Dataset entries:
'''

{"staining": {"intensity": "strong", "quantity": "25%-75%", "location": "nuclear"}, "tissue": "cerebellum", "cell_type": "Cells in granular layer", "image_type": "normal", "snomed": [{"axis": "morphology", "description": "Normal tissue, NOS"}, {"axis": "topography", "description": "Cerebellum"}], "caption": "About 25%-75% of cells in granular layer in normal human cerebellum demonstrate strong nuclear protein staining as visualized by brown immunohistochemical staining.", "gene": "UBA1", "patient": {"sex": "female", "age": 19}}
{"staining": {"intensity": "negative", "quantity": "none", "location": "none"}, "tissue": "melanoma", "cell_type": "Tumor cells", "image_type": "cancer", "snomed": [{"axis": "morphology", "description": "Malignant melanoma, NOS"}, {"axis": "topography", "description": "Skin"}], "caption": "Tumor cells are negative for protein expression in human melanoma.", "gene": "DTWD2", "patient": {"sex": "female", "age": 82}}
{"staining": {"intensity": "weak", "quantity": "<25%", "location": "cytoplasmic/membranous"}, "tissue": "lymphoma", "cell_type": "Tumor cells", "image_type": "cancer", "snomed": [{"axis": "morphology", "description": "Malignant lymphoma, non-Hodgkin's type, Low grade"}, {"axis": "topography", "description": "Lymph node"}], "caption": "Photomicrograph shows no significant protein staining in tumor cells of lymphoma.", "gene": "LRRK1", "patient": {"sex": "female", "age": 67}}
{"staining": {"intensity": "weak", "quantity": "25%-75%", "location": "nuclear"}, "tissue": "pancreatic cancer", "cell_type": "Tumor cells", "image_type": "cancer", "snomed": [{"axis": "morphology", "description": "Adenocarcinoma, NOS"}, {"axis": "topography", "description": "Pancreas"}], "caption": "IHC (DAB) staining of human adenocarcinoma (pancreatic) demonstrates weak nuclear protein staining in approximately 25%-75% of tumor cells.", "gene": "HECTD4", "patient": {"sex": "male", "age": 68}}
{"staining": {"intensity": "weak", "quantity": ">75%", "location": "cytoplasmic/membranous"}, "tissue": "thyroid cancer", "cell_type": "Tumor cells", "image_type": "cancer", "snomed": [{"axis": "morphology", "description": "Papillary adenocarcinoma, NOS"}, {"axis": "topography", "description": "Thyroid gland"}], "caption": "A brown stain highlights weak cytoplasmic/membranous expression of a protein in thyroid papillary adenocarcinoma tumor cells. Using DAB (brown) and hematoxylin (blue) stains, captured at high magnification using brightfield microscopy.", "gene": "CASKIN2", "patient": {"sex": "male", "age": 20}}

'''

Assigned task:
Write out the records again, exactly as given.

Output for this task:
{"staining": {"intensity": "strong", "quantity": "25%-75%", "location": "nuclear"}, "tissue": "cerebellum", "cell_type": "Cells in granular layer", "image_type": "normal", "snomed": [{"axis": "morphology", "description": "Normal tissue, NOS"}, {"axis": "topography", "description": "Cerebellum"}], "caption": "About 25%-75% of cells in granular layer in normal human cerebellum demonstrate strong nuclear protein staining as visualized by brown immunohistochemical staining.", "gene": "UBA1", "patient": {"sex": "female", "age": 19}}
{"staining": {"intensity": "negative", "quantity": "none", "location": "none"}, "tissue": "melanoma", "cell_type": "Tumor cells", "image_type": "cancer", "snomed": [{"axis": "morphology", "description": "Malignant melanoma, NOS"}, {"axis": "topography", "description": "Skin"}], "caption": "Tumor cells are negative for protein expression in human melanoma.", "gene": "DTWD2", "patient": {"sex": "female", "age": 82}}
{"staining": {"intensity": "weak", "quantity": "<25%", "location": "cytoplasmic/membranous"}, "tissue": "lymphoma", "cell_type": "Tumor cells", "image_type": "cancer", "snomed": [{"axis": "morphology", "description": "Malignant lymphoma, non-Hodgkin's type, Low grade"}, {"axis": "topography", "description": "Lymph node"}], "caption": "Photomicrograph shows no significant protein staining in tumor cells of lymphoma.", "gene": "LRRK1", "patient": {"sex": "female", "age": 67}}
{"staining": {"intensity": "weak", "quantity": "25%-75%", "location": "nuclear"}, "tissue": "pancreatic cancer", "cell_type": "Tumor cells", "image_type": "cancer", "snomed": [{"axis": "morphology", "description": "Adenocarcinoma, NOS"}, {"axis": "topography", "description": "Pancreas"}], "caption": "IHC (DAB) staining of human adenocarcinoma (pancreatic) demonstrates weak nuclear protein staining in approximately 25%-75% of tumor cells.", "gene": "HECTD4", "patient": {"sex": "male", "age": 68}}
{"staining": {"intensity": "weak", "quantity": ">75%", "location": "cytoplasmic/membranous"}, "tissue": "thyroid cancer", "cell_type": "Tumor cells", "image_type": "cancer", "snomed": [{"axis": "morphology", "description": "Papillary adenocarcinoma, NOS"}, {"axis": "topography", "description": "Thyroid gland"}], "caption": "A brown stain highlights weak cytoplasmic/membranous expression of a protein in thyroid papillary adenocarcinoma tumor cells. Using DAB (brown) and hematoxylin (blue) stains, captured at high magnification using brightfield microscopy.", "gene": "CASKIN2", "patient": {"sex": "male", "age": 20}}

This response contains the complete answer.